Exempt Sales and Resale Certificates
Not all sales are taxable. Common exemptions include:
- Resale purchases — buyers who will resell the goods provide a resale certificate instead of paying tax.
- Manufacturing inputs — raw materials used in manufacturing are often exempt.
- Nonprofit organizations — qualified nonprofits may be exempt from sales tax.
- Certain product categories — groceries, prescription drugs, and clothing are exempt in some states.
You must collect and retain valid exemption certificates for every tax-exempt sale. Without proper documentation, you — not the buyer — are liable for the uncollected tax during an audit. This is a key area where internal control deficiencies can create significant exposure.
Record-Keeping Requirements
Most states require you to retain sales tax records for three to four years, though some require longer. Essential records include:
- Sales invoices showing tax collected per transaction
- Exemption and resale certificates
- Bank statements showing tax remittances
- Filing confirmations and return copies
- Nexus analysis documentation
Good record-keeping not only ensures compliance but also makes audits far less stressful. Digital record-keeping systems that integrate with your point-of-sale software can automate much of this work.
Common Compliance Mistakes
- Commingling sales tax with operating funds — sales tax is not your money. Keep it in a separate account to avoid spending it inadvertently.
- Ignoring economic nexus — many small businesses assume they only need to collect tax in their home state, but online sales can trigger nexus in multiple states.
- Filing late or not at all — even if you owe $0 in tax, most states require you to file a zero-return. Failure to file triggers penalties.
- Misclassifying taxable vs. exempt items — taxability rules vary by state; shipping charges, digital products, and services have different treatment.
- Not keeping exemption certificates on file — the burden of proof is on the seller, not the buyer.
Sales Tax Audits: What to Expect
State auditors typically examine three to four years of records. They will compare your reported sales to your income tax returns, verify exemption certificates, and test the accuracy of your tax calculations. Common audit triggers include significant changes in reported sales, late filings, and tips from other agencies.
If selected for an audit, having organized records and valid exemption certificates is your best defense. Penalties for under-collection can include the uncollected tax plus penalties of 25% or more if fraud is suspected. For broader tax compliance guidance, see our payroll compliance guide for small business and our article on self-employment tax for small business.
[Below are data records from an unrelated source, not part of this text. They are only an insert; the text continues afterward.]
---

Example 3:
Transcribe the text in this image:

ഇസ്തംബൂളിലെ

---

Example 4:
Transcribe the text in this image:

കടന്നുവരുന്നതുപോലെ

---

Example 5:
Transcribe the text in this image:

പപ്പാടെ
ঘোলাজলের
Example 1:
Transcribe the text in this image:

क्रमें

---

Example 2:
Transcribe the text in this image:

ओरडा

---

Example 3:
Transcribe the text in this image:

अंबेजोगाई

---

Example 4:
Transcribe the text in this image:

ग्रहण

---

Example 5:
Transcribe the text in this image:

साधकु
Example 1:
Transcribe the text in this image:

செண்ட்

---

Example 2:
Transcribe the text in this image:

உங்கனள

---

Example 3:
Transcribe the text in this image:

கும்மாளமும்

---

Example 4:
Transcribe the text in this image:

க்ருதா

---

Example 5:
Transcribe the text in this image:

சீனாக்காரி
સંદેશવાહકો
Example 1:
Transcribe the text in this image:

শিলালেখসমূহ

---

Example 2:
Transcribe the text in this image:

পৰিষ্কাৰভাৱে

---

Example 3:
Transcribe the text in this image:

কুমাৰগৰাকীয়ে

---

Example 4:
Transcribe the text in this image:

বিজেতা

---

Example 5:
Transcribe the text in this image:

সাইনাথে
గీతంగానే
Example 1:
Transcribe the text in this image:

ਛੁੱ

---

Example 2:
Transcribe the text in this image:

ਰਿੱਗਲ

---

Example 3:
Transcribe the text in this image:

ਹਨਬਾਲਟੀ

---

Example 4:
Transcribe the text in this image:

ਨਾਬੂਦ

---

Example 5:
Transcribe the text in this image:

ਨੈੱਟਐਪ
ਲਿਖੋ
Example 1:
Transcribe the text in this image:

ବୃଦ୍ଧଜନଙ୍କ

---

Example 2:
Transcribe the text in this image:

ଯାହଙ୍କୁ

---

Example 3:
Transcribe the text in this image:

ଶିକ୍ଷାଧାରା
Automation Tools for Sales Tax Compliance
For businesses selling into multiple states, sales tax automation software can significantly reduce compliance burden. These tools calculate real-time tax rates by address, manage exemption certificates, auto-file returns, and provide audit-ready reports. While there is a cost involved, the savings in time and penalty avoidance typically outweigh the subscription fee for any business with nexus in five or more states.
Key Takeaways
Sales tax compliance is an ongoing obligation that grows more complex as your business expands. Understand your nexus footprint, register before collecting, charge the correct rate based on sourcing rules, file on time even for zero-dollar periods, and maintain meticulous exemption certificate records. For Canadian businesses, our GST/HST guide for small business covers the parallel requirements north of the border.